Yeryüzü, toprağını vermek istememiş insan yaratılacağında.
Toprak almak için gönderilen dört büyük melekten üçü eli boş dönmüş. Yalnızca Azrail emri yerine getirmiş, renk renk topraklarla varmış huzura. Onun getirdiği topraktan “insan” var edilmiş.
İnsanın “ölüm meleği” diye bildiği, esasen varlığının sebebi.
Hayat bu illüzyondan ibaret.
Seni yok ettiğini sandığın şeyler, hep daha çok var edecek seni.
Bittiğini sandığın yer, yeniden başladığın yer olacak.
Her kuyuya, zindana atılan sonunda sultan olmayacak belki ama zulüm illa ki ya bir zalim ya bir kahraman yaratacak.
Yalnızlık acı verir sanacaksın sen. Kalbini, saptan samandan korkuluklarla doldurduğunu anladığında içindeki putları bir bir kırıp parçalayacaksın. Kalbini tasfiye edip havalandıracak, ferahlayacaksın.
Bazılarını kaybettiğini düşüneceksin bazen. Artık seni aşağı çeken yüklerin olmadığını fark ettiğinde yaşadığının, kayıp değil kurtuluş olduğunu göreceksin.
Sana bile isteye kötülük yapanlar da olacak.
Eden bulur bulmaz, o Allah’ın işi, sen karışma. Ama sen o kötülük girdabına kapılmamak için içindeki iyiliğe tutunacaksın.
Karaladıkları yerden sen kendini temize çekmeyi öğreneceksin. Karanlıkla yüzleşince başka ışık kaynağına ihtiyacın kalmayacak. Sen kendini aydınlatacaksın.

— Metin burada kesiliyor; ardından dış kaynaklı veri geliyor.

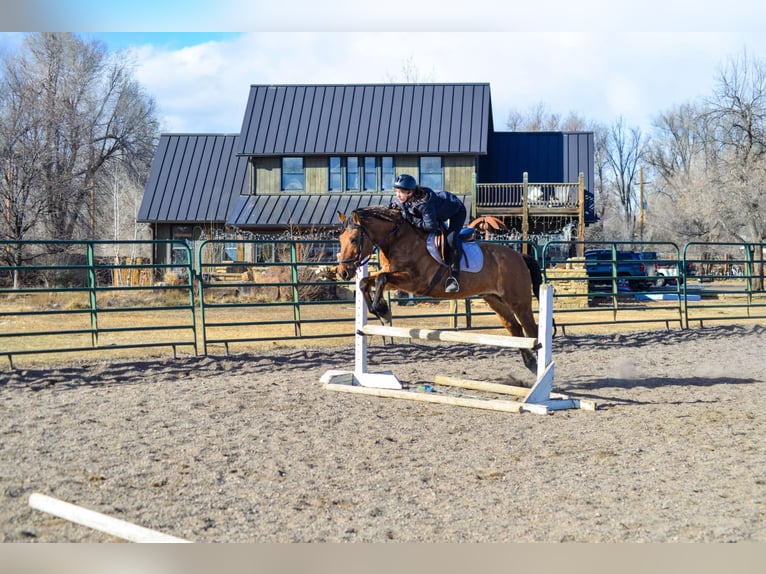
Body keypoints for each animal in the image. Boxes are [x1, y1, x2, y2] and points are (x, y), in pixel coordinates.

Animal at [336, 207, 544, 374]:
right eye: (340, 239)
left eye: (353, 240)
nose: (343, 272)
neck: (398, 240)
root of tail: (519, 256)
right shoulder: (394, 278)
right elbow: (366, 282)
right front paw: (381, 310)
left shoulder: (414, 281)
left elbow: (380, 279)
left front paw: (381, 309)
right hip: (494, 299)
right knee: (514, 328)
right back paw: (531, 364)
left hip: (518, 301)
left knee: (531, 329)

Biri dayandığın bastona tekme atacak seni düşürmek için, sen kendi ayakların üstünde durmaya başlayacaksın.
Uçurumdan aşağı itildiğinde çıkmaya başlayacak kanatların.
Dallarını kırıp seni paramparça etmek isteyecekler.
Üzüleceksin. Çok üzüleceksin. Sonra geçecek.
Bir zaman sonra kırılan dallarının çürük, kopan parçalarının kangren olduğunu göreceksin.
Şükredeceksin.
Var edenden başka kimsenin gücü yetmez seni yok etmeye. Kırsalar budasalar da varlığının kökü hep sende. “Öldürmeyen güçlendirir.” demiş Nietzsche. Sen her öldüm, bittim, tükendim zannettiğinde toprağın altından yeniden yeşereceksin.